In our research, we have employed a regression method for assessing SAH severity solely from SpO2 signals by directly estimating the AHI. SpO2 signals, which can be easily recorded with pulse oximeter sensors, have proven effective for SAH severity assessment in most previous studies. Recognizing the gap in the literature regarding the enhancement of CNN-based model architectures for AHI estimation and SAH severity assessment with SpO2 signals, we explored the integration of residual block architecture and attention-based RNNs to enhance CNN models for AHI estimation and SAH severity assessment using SpO2 signals, our research introduces an innovative approach. In this study, we propose a novel method for pediatric SAH detection, employing SpO2 signals as 1D raw data. Our key contributions are as follows:

Development of Two Unique Models: We have pioneered the implementation of a 1D ResNet-based model with residual architecture and an attention-based hybrid CNN-RNN network. These architectures are novel in the context of pediatric SAH assessment, representing the first application of such advanced neural network structures for AHI estimation.
Comprehensive Apnea Detection: Moving beyond the predominant focus on obstructive events in the literature, our models are capable of detecting all oxygen desaturations related to various types of apneas, including OSA, CSA, and MSA. This broadened detection scope is particularly crucial in pediatric cases, where distinguishing between different apnea types based solely on desaturation patterns is challenging without additional chest and abdominal movement data⁴⁸.
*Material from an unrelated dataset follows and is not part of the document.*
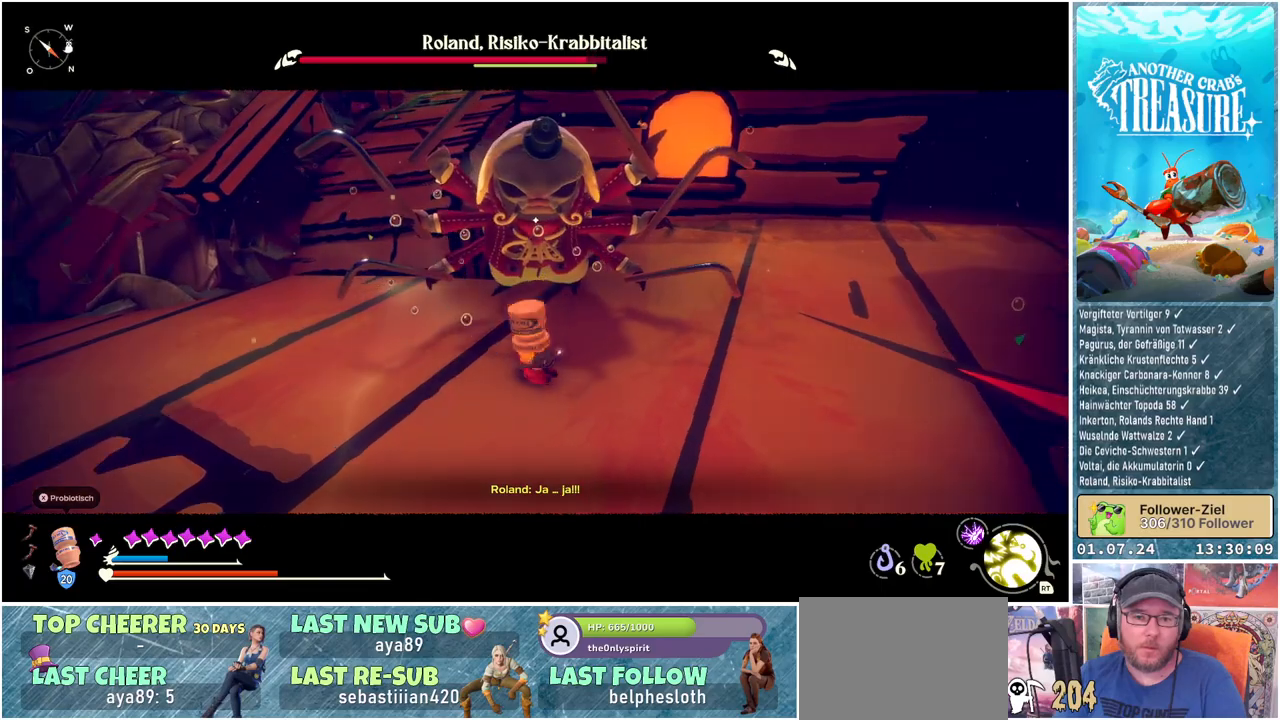
{"buttons": ["L1"], "left_stick": "down-right", "right_stick": "center", "events": [[300, "left_stick", "down-right"]]}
Through these methodologies, our study aims not only to enhance the accuracy of SAH detection but also to contribute to the development of more effective diagnostic tools for pediatric sleep disorders.
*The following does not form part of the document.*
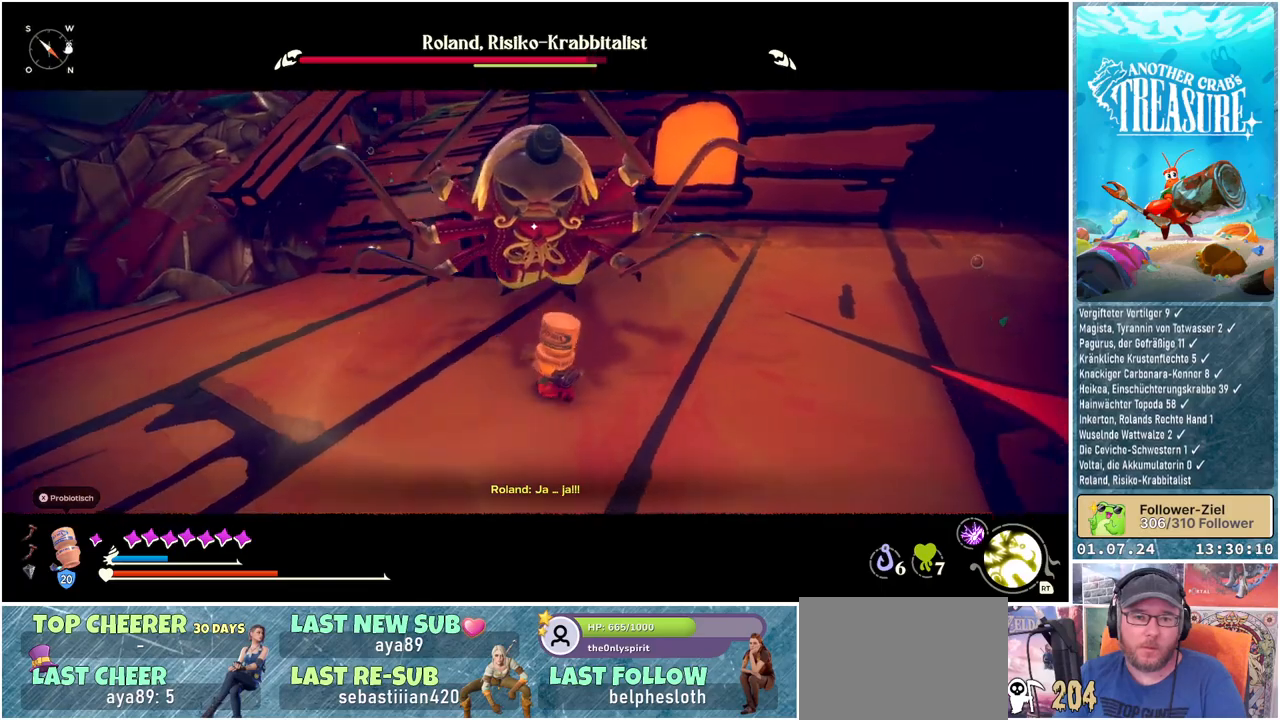
{"buttons": [], "left_stick": "down-right", "right_stick": "center", "events": [[433, "L1", "up"]]}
Data source and signal analysis

In this research, we utilized the Childhood Adenotonsillectomy Trial (CHAT) dataset, a comprehensive and publicly accessible database that includes 1638 sleep studies of 1232 pediatric subjects aged between 5 and 9.9 years, all diagnosed with mild to moderate obstructive sleep apnea. These studies, conducted between 2007 and 2012, are registered under the Clinical Trial Number NCT00560859^32,33. The CHAT dataset, available through the National Sleep Research Resource (https://sleepdata.org/datasets/chat), categorizes these studies into three subgroups: Baseline (453 subjects), Follow-up (406 subjects), and Non-randomized (779 subjects). The participants in the CHAT dataset are divided into randomized and non-randomized groups. The Baseline group consists of subjects who were randomly selected for early Adenotonsillectomy (eAT), while the Follow-up group includes individuals from the Baseline group who were observed over a 7-month period post-intervention. The PSG data within the CHAT dataset provides detailed annotations on the onset and duration of apneic events, which are crucial for labeling SpO2 signal segments in our study. The accurate linking of oxygen desaturation events to apneic episodes is essential for determining the number of apneic events present in each segment, serving as the foundation for training our algorithms. In accordance with the American Academy of Sleep Medicine (AASM) 2012 guidelines, the AHI for this study was calculated considering all apneas and hypopneas that were accompanied by either an arousal or a minimum of 3% oxygen desaturation³⁴. This computation was based on the original variables included in the dataset. Consequently, clinical variables that provide reference information were vital for validating the number of apnea–hypopnea events associated with ≥ 3% oxygen desaturations, as identified by our labeling algorithm. Due to the absence of these critical variables in the non-randomized group, our analysis exclusively utilized recordings from the Baseline and Follow-up groups of the CHAT dataset.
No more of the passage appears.